=== Provided records ===

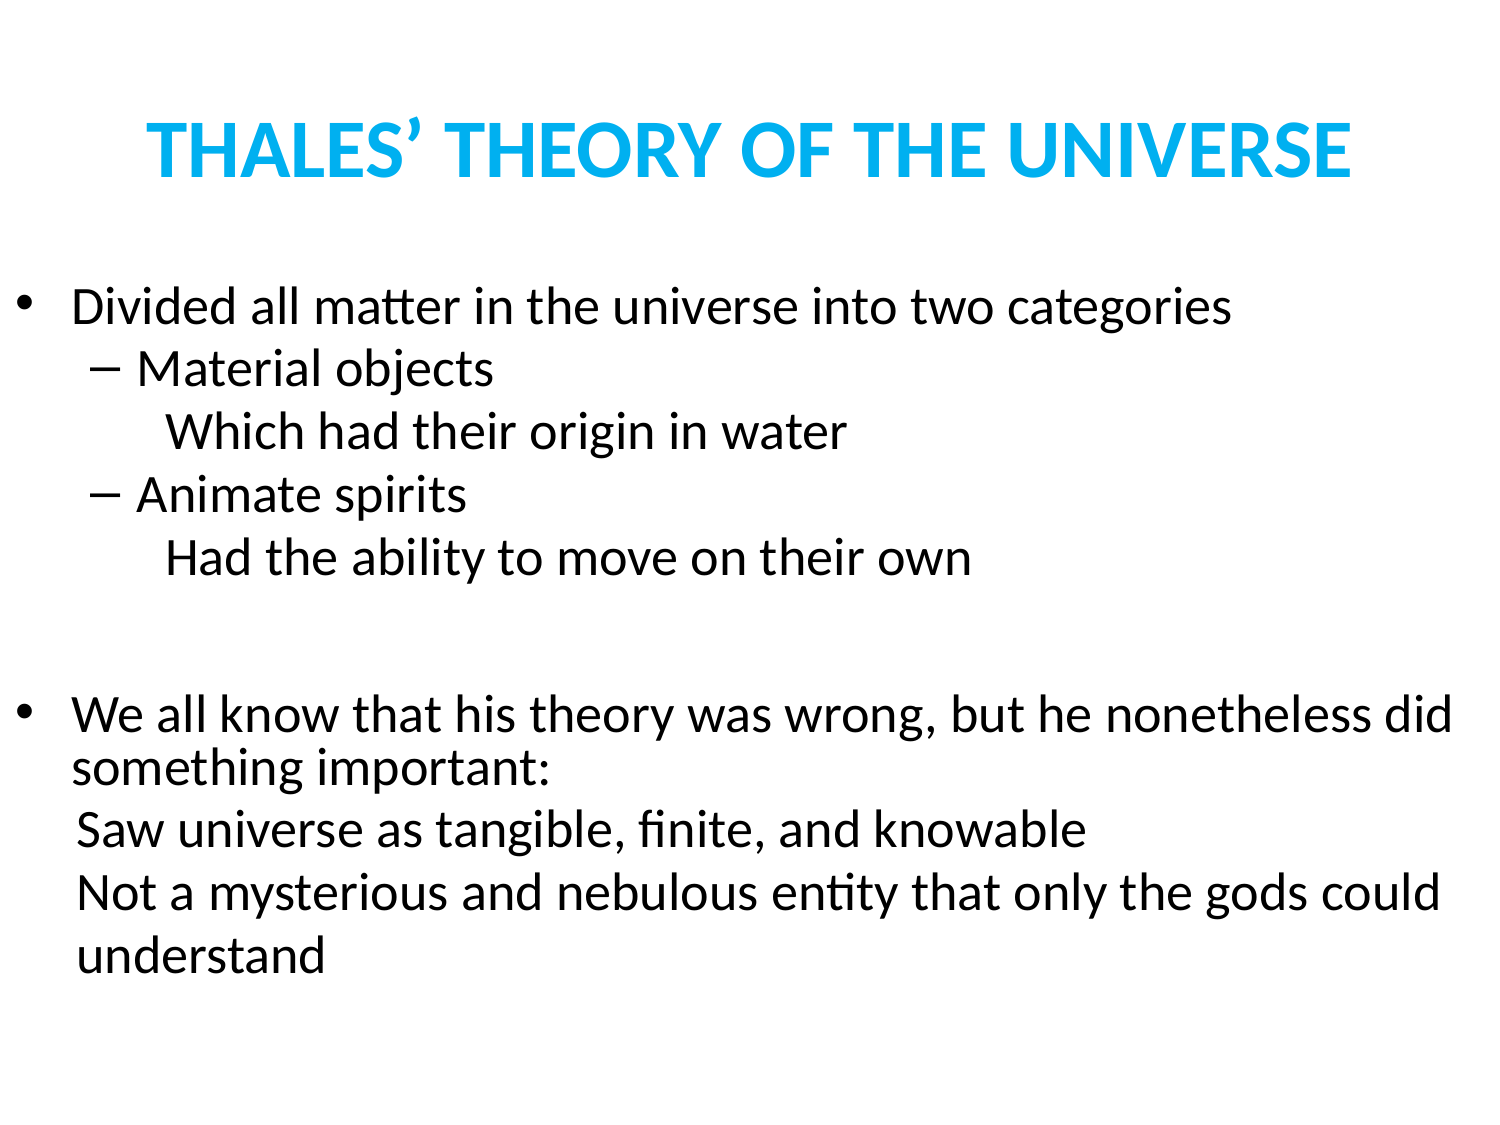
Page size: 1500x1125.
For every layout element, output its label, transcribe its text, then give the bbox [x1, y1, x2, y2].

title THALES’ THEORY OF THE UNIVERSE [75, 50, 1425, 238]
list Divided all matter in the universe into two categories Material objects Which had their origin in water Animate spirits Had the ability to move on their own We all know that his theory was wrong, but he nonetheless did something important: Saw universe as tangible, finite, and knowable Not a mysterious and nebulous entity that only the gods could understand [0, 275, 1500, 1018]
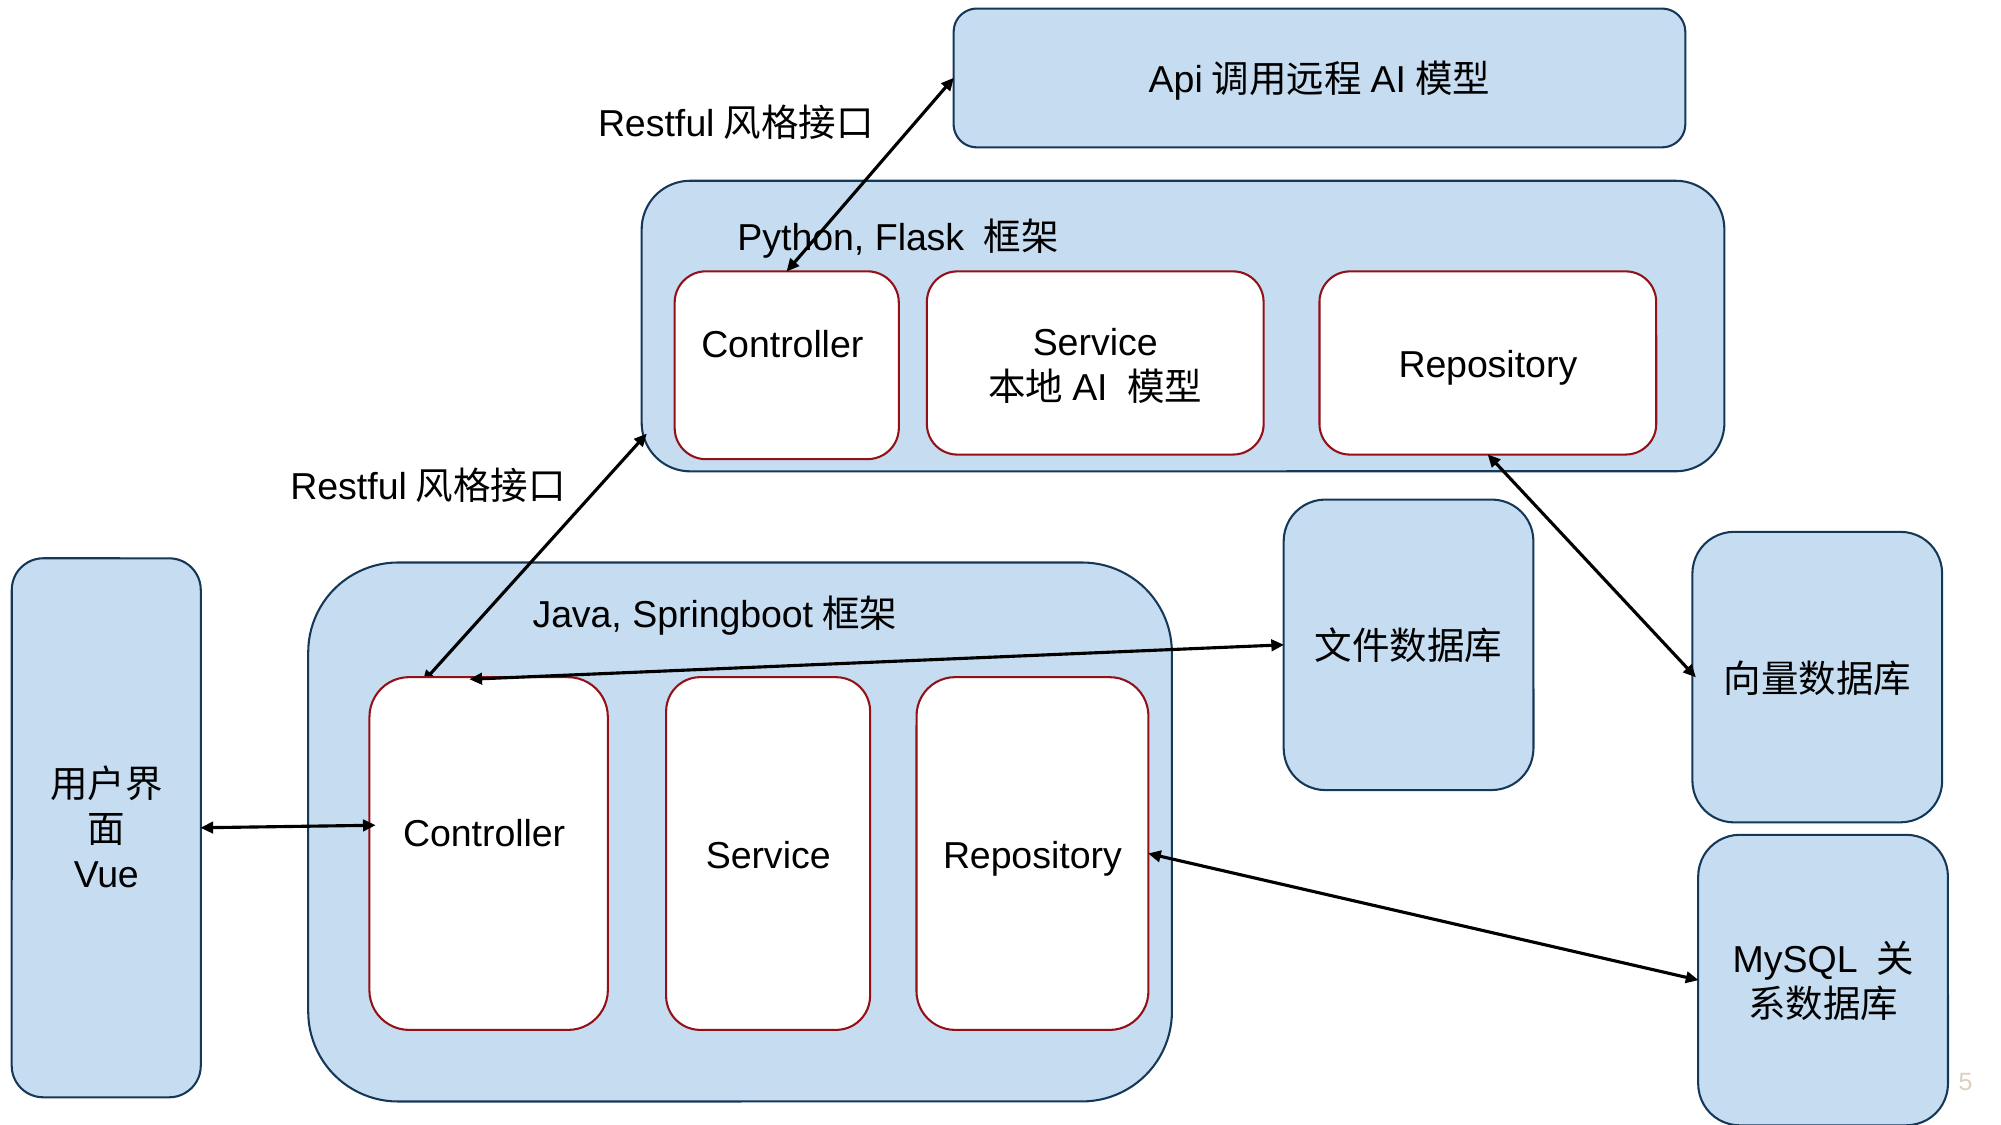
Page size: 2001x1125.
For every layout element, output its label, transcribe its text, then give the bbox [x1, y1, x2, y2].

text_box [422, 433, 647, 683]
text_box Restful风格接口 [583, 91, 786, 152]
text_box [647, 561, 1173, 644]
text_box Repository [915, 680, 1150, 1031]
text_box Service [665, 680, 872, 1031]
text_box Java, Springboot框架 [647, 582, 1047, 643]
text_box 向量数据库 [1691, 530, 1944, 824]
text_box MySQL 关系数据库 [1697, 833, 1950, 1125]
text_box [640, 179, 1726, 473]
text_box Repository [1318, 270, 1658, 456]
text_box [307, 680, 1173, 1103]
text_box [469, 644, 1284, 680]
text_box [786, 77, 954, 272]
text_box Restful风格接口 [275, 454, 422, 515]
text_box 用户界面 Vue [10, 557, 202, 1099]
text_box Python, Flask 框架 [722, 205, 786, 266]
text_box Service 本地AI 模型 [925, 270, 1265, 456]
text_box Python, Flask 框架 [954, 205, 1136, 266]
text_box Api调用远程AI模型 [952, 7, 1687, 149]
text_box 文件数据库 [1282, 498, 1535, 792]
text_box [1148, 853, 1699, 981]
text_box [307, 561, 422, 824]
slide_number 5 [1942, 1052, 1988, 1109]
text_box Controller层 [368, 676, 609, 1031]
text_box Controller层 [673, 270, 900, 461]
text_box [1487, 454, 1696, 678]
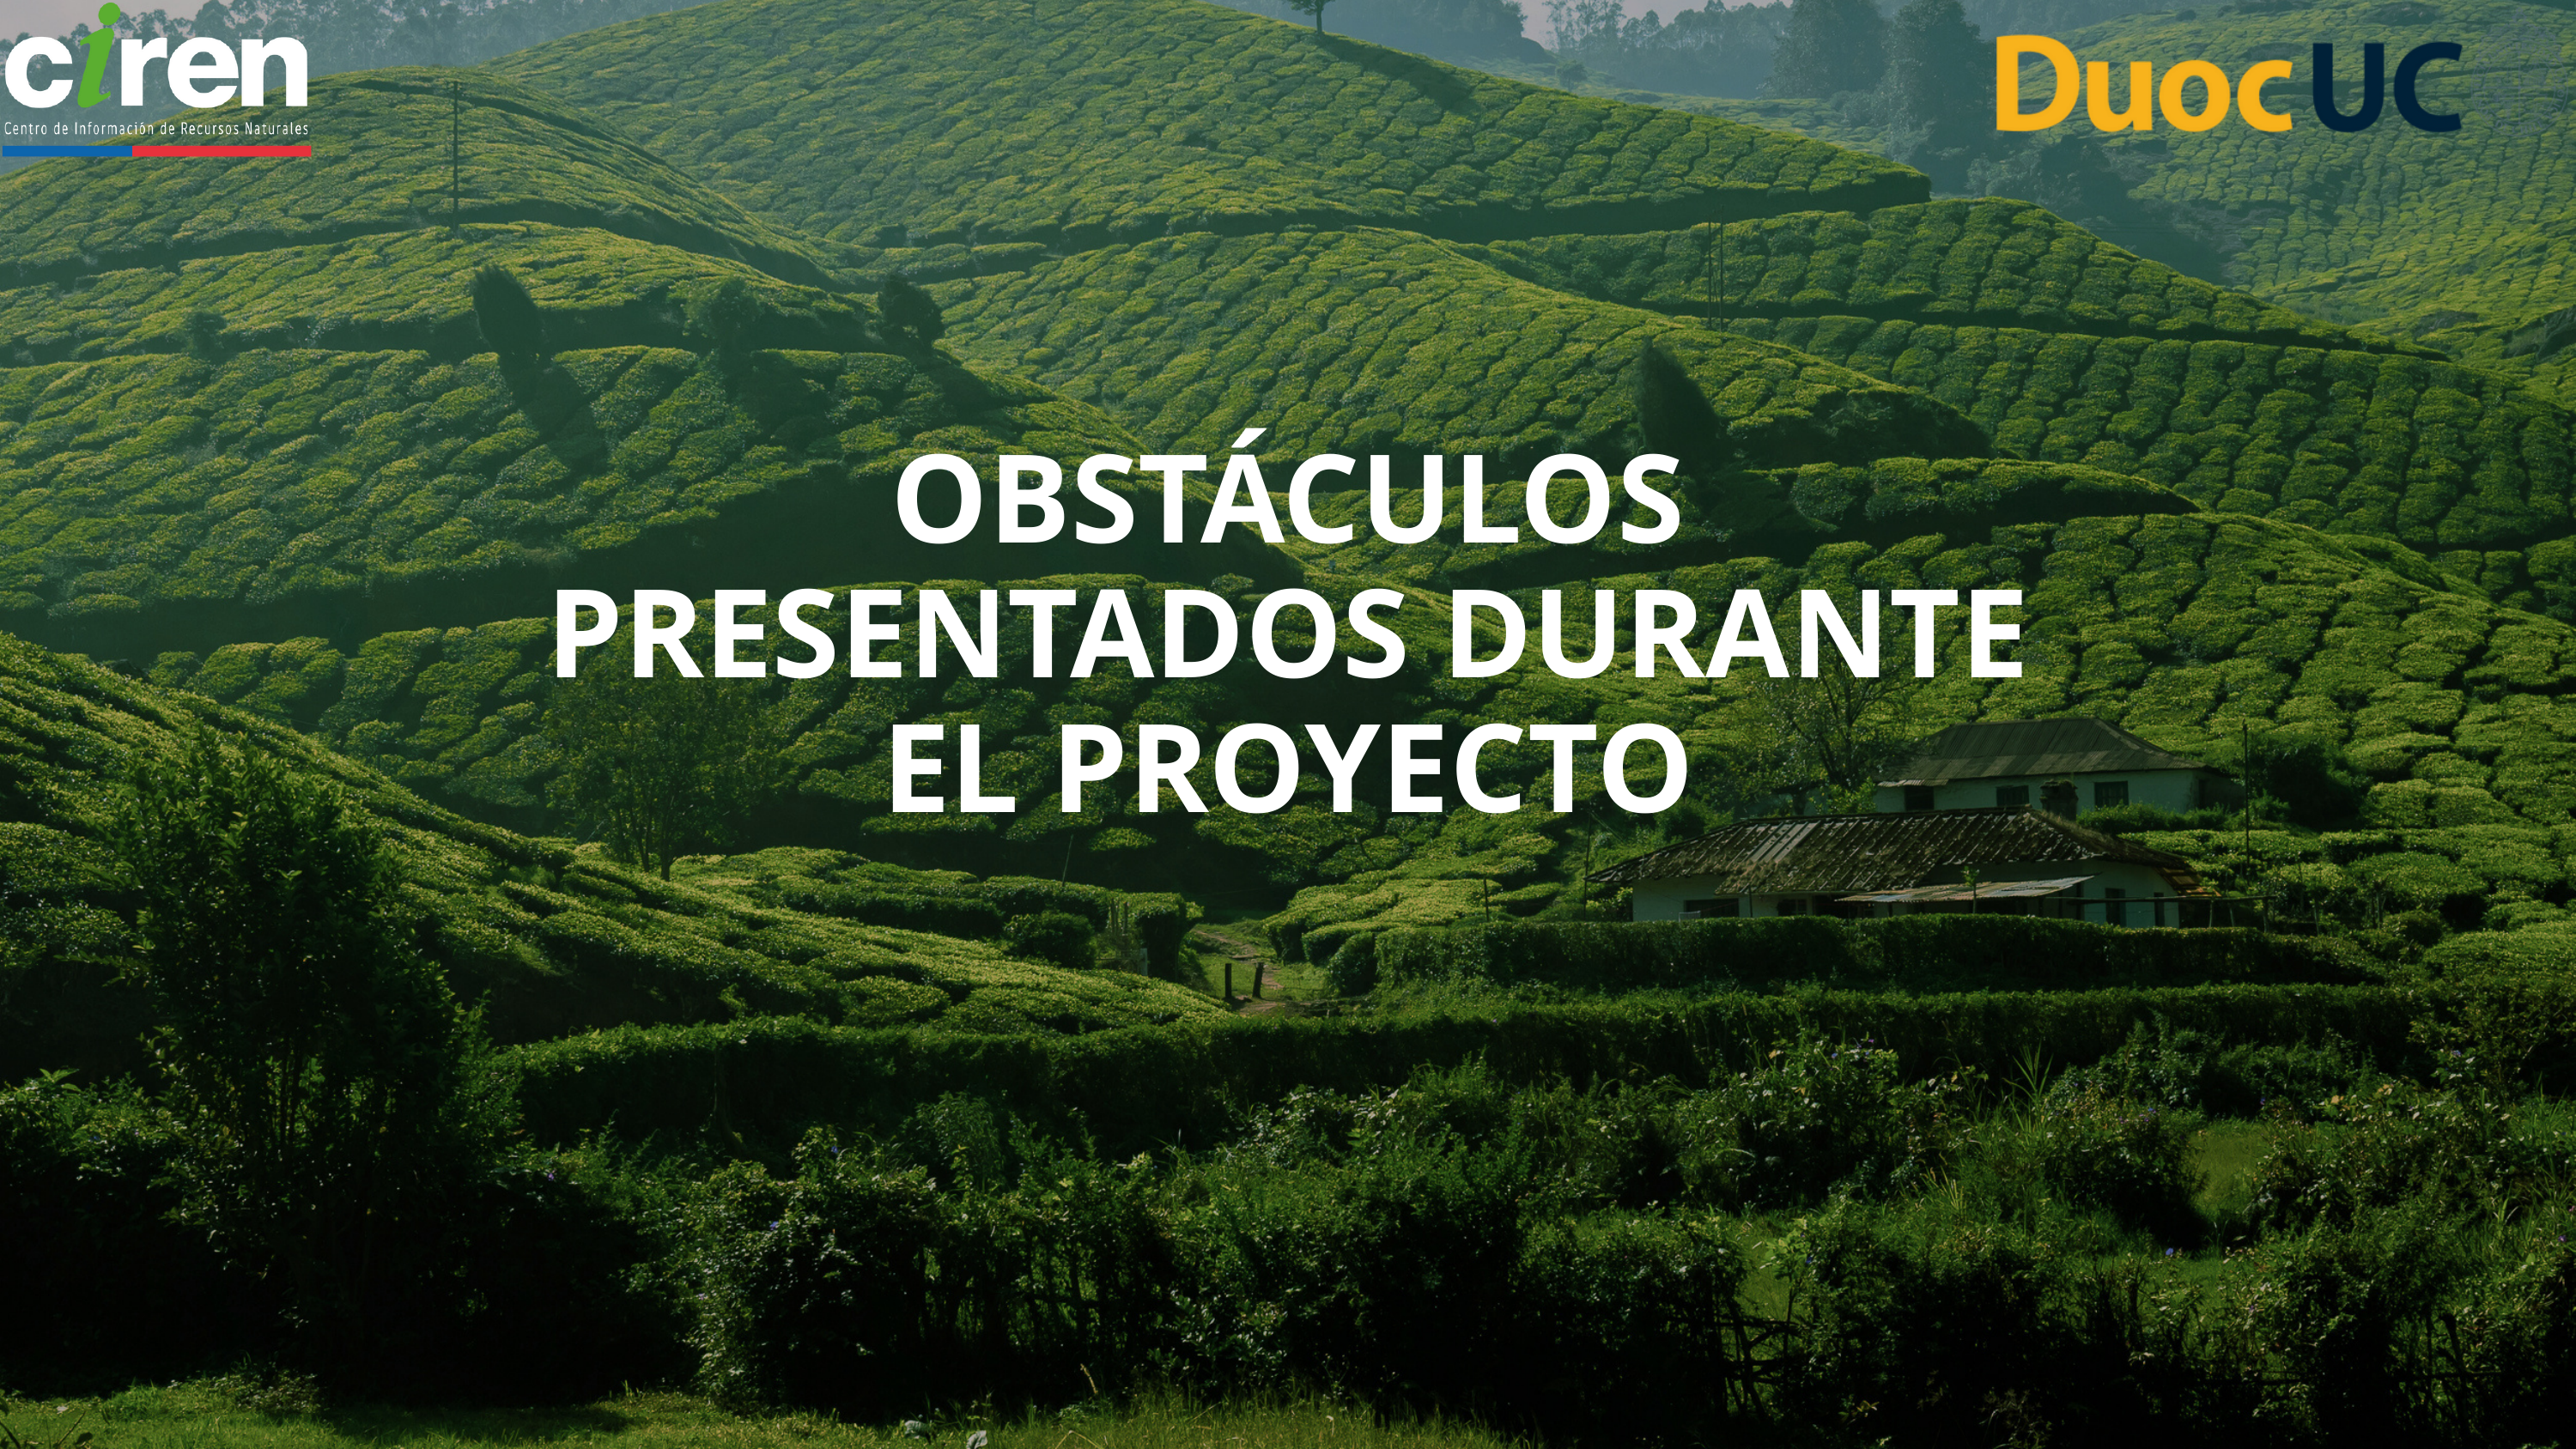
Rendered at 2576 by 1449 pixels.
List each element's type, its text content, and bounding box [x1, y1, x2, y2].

===

Wherever a line in the data above holds the word "size", copy that line.

## Solution to this exercise
Page size: 1500x1125.
Page size: 2001x1125.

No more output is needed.